[Opening Selected text section]
Solve For X, Google's Attempt At 'Moonshot Thinking,' Finally Opens To The Rest Of Us (VIDEO)

Google Launches 'Solve For X'

Google's latest offering has more to do with science fiction than search.

The web giant announced the launch of a new forum called Solve for X that is dedicated to probing "technology moonshots." These are efforts, according to Google, that "take on global-scale problems, define radical solutions to those problems, and involve some form of breakthrough technology that could actually make them happen."

"Moonshots live in the gray area between audacious projects and pure science fiction; they are 10x improvement, not 10%. That's partly what makes them so exciting," Google wrote in a blog post announcing the Solve for X "experiment."

A technology moonshot could be an innovation that makes plants more productive, improves access to fresh water, or takes images of the mind's eye. "Moonshots can come from anywhere--people of all ages and places, companies, academia, inspired experts, enthusiastic newcomers, and often from accidental discoveries," Google notes.

Solve for X now exists online (See: WeSolveforX.com, which launched on Monday), but it originated offline as a three-day event for a select group of fifty people co-hosted last week by Google executive chairman Eric Schmidt at the dreamy CordeValle Resort in San Martin, California.

The Solve for X gathering, a "forum to encourage and amplify technology-based moonshot thinking and teamwork," sounds more than a little like the annual TED conference that attracts Silicon Valley technorati and focuses on "ideas worth spreading," albeit Google's is even more exclusive (so about that "spirit of openness...").
[Closing Selected text section]
- _Problem 1_
According to the article on Google's Solve for X, what are all the sources Google says moonshots can come from?
- _Problem 2_
Write the next part of the article on Google's Solve for X, beginning after its final sentence.
[Opening Data under study section]
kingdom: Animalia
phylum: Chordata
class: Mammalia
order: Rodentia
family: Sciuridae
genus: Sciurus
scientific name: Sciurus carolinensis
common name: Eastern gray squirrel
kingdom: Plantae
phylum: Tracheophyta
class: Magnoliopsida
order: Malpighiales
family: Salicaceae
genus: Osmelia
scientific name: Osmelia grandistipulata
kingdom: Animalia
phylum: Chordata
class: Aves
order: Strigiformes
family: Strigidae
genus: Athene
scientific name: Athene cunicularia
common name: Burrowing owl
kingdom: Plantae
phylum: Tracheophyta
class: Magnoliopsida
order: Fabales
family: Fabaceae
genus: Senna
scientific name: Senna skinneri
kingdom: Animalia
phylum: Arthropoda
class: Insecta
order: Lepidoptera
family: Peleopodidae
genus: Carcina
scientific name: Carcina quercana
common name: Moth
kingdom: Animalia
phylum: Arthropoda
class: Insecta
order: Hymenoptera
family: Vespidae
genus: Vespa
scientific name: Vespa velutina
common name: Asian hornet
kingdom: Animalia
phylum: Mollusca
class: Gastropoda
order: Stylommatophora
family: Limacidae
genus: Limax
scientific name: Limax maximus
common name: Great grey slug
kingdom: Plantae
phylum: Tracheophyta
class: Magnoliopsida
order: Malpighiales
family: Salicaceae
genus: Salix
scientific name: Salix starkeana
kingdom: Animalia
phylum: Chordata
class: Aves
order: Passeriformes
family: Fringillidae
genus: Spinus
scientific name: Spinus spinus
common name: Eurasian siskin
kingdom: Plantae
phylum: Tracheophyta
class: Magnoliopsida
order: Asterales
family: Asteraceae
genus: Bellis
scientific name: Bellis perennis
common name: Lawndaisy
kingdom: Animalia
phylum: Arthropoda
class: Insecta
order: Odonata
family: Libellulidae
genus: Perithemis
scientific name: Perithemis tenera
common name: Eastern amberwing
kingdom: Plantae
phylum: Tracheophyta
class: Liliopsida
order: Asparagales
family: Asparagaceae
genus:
[Closing Data under study section]
- _Result 1_
- People of all ages and places
- Companies
- Academia
- Inspired experts
- Enthusiastic newcomers
- Accidental discoveries

- _Result 2_
TED posts TED Talks from its invitation-only conference on the web, and the videos feature speakers ranging from street artist JR to Anthony Atala, a researcher exploring ways to print and grow organs.Google's Solve for X is also posting Solve for X Talks (yes, they're also called "Talks") from its invitation-only event on the web, and the videos feature speakers ranging from novelist Neal Stephenson to InCube Labs CEO Mir Imran, who is exploring ways to improve drug therapy delivery.

The content of the lectures must satisfy three critera: "Does it highlight a huge problem?", "Is there a concrete solution that could make a radical impact?" and "Does it explain breakthrough science and technology that could enable this solution?"

Nearly a week after its intimate gathering in San Martin, Google has now invited the world at large to learn more about Solve for X and "join the conversation on our website and our Google+ page."

Google says Solve for X is open to featuring your moonshot thinking, too, but don't expect it to be as easy as uploading a video to YouTube. See the steps required to submit your own video on Google+ by checking out the "Engage" page on the Solve for X site.